The trend for mass market smartphones could open up opportunities for non-traditional vendors, although this will be largely a game of scale. Once Samsung and LG get more serious about Android, they will be best placed to dominate that platform, although HTC is making a good play to achieve critical mass in the meantime, on Android and Brew. Nokia, of course, is virtually guaranteed to sweep the midrange market on the Symbian front.
However, until the giants consolidate their positions, there may be inward routes for other players. For instance, Alcatel Mobile Phones introduced its first Android phone, the OT-980, at Mobile World Congress. It sports a touchscreen, vertical slider Qwerty keyboard, Wi-Fi and HSDPA and will ship in June at an unsubsidized price point of below €200.
Unlike most Alcatel phones, which are targeted at developing economies, this will be marketed mainly in Europe, with the UK, France, Spain and Italy the prime markets because the firm believes the Alcatel brand is strong there. Alcatel Mobile Phones is owned by TCT Mobile of China, which acquired the business from what is now Alcatel-Lucent several years ago but kept rights to the brand.

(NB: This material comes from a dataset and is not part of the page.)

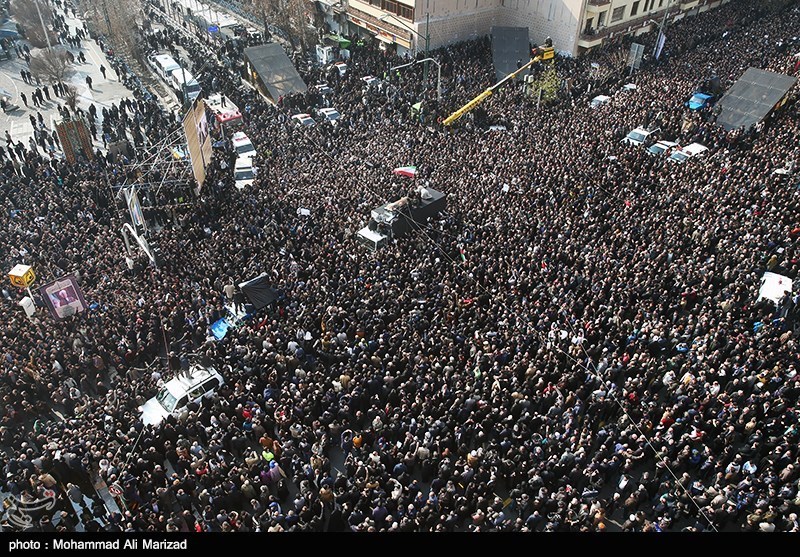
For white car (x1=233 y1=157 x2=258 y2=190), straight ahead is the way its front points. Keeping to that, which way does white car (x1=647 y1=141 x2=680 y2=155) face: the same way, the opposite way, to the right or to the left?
to the right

Like other Chinese players like ZTE and Huawei, it aims to use affordable smartphones as the route to gain a presence outside developing markets.

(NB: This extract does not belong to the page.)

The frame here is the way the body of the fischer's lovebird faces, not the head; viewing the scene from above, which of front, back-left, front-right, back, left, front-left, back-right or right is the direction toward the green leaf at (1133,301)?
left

Copyright © 2010, Wireless Watch
Wireless Watch is published by Rethink Research, a London-based IT publishing and consulting firm. This weekly newsletter delivers in-depth analysis and market research of mobile and wireless for business. Subscription details are here.
COMMENTS
Bit sad really
"lower end users are more likely to be hooked into operator controlled experiences, since they are less web-savvy" - and they're going to base these handsets on Android. Greedy corporates making money out of stupid people isn't really what LINUX was supposed to be about, was it? So what they're saying is that they can use Android to drive down the initial cost of the handset so that it's within the reach of the unwashed masses, and then offer them premium priced ringtones, wallpapers and games that they could obtain for free elsewhere if they only knew how.
Still, was only a matter of time before some greedy feckers took an excellent codebase (developed largely for free by people with a sharing mindset in their spare time) and used it to rinse the proles out of their pennies. If I was one of the developers that spent so much free time working on the kernel in it's formative stages I reckon I'd be pretty upset that the fruits of my labour were about to go to the shareholders of big telcos.
Updates?!
http://www.xda-developers.com/ - how many updates do you need?
One of the few positives of WM based handsets is that you can install what you like on them including any iteration of the OS (not to mention Android) rather than being locked into anything.
where can the "less web-savvy" get timely news telcos don't want you to know ?
For example, if visitors to UK already have an unlocked 3G phone+Wifi or modem, where can they buy a data SIM on monthly PAYG ? You walk into any high street shop, eg Vodaphone, and you are told you MUST buy their USB modem just to get their SIM - and if you don't return to UK within 3 months, you must buy another Modem+SIM, as they will disable the one you 'bought' [in order to fatten their profits and do their bit for landfill and global warming].
Where is there a non-telco controlled website that points to hardware-free low-cost Data SIM PAYG and similar intelligence on actually using your modems/handsets to the full ?
Or...
just buy a nearly-new G1 from a well-known online tat bazarre for around £150.
Prices
When you quote prices, please don't quote "prepaid" and "subscription" deals, as these typically hide a large fraction of the real price in inflated usage costs.